Why BBC’s Dr Who killed its social media channels for 24 hours
BBC Studios Creative won both the ‘Best High Impact Campaign’ and the ‘Best Music and Entertainment Campaign’ categories at The Drum Awards for Digital Advertising 2022 with its ‘Doctor Who: Flux’ work. Here, we find out more about what went into this successful project.
To mirror a plot point in its upcoming series of Dr Who, BBC Studios Creative deleted the show’s social media channels, including Instagram, Twitter, YouTube, Facebook and its official website for 24 hours in order to get #WhereIsDoctorWho trending organically before dropping fresh artwork and a trailer for the season.
Dr Who: Flux was a 6-hour mystery marathon, featuring collapsing dimensions and muddled timelines. BBC Studios Creative was given the brief to develop an innovative 360 campaign to promote the season, bringing the intrigue and scale of its plot to life.
The team behind the campaign needed to ensure the success of the show overall, while also driving fans both new and lapsed to engage with its digital channels.
Unlike other contemporary sci-fi mainstays such as Star Wars and Marvel, the team behind the Dr Who push had only a limited budget with which to play. Therefore the idea had to be simple yet effective.
In order to bring the disturbance of Flux to life, BBC Studios Creative developed an interactive treasure hunt, leading fans to spot hidden messages across its teasers for the show. It began when fans spotted a message hidden in the end board of Dr Who’s Comic Con teaser trailer, which led to a secret website where excited fans discovered a voice message from The Doctor’s companion, Yaz, explaining that she was missing. #FindTheDoctor was born and eager fans got to work, dedicating the next six weeks to working together to solve the epic mystery.
13 clues were hidden in the real world and online (meaning fans from all over the world could get involved). These included a 19th century oil painting featuring a familiar blue box (the Doctor’s Tardis) on display in the Walker Gallery in Liverpool, the Doctor’s Sonic screwdriver trapped in amber at the Natural History Museum, co-ordinates hidden at a filming location on Google Maps, the Doctor’s friend Mary Shelley leaving a coded message in the British Library and an intriguing ‘Unknown Object’ (the Doctor’s Sonic Screwdriver) displayed in The Science Museum.

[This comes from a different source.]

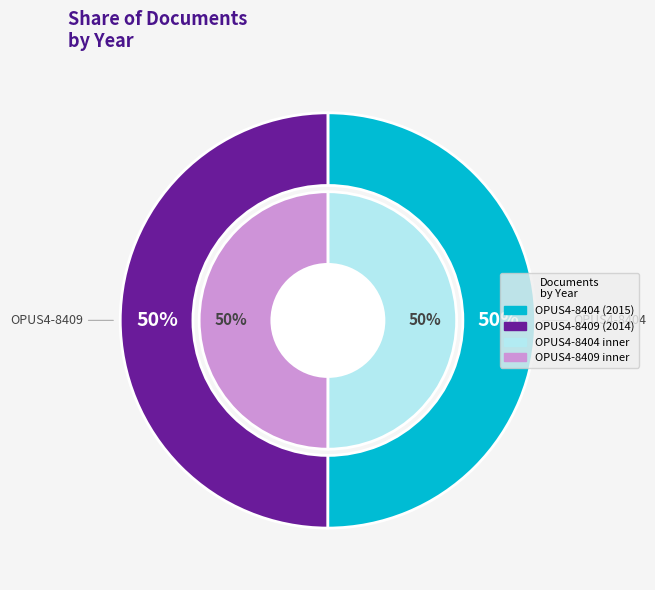

Is OPUS4-8404 the majority of the pie?

Yes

The final clue was discovered by using Shazam to reveal the title of a music track played under a hidden video. When added together, these clues created a password that unlocked an exclusive trailer, a reveal of the Doctor’s new enemy ‘Swarm’ and a special thank you message from the Doctor herself, Jodie Whitaker.
Once intrigue had suitably built, BBC Studios Creative killed the Dr Who social channels, sending fans into hysteria and creating huge anticipation for the trailer, which premiered on the Graham Norton show and was dubbed “the best Dr Who trailer of all time”.
The BBC reported unprecedented engagement following the trailer release, not only gaining 7.2 million viewers on the trailer within 48 hours but also adding 1 million viewers to the show itself upon the season’s launch.
The social team more than doubled its metrics from previous seasons, with Instagram reach up by 134%, unique website visitors up by 462% and total reach up 114% on all KPIs.
The campaign was extensively covered by international press and every stage trended internationally, usually multiple times. But, most importantly, sentiment among established and lapsed fans was overwhelmingly positive, making Doctor Who: Flux an incredible success.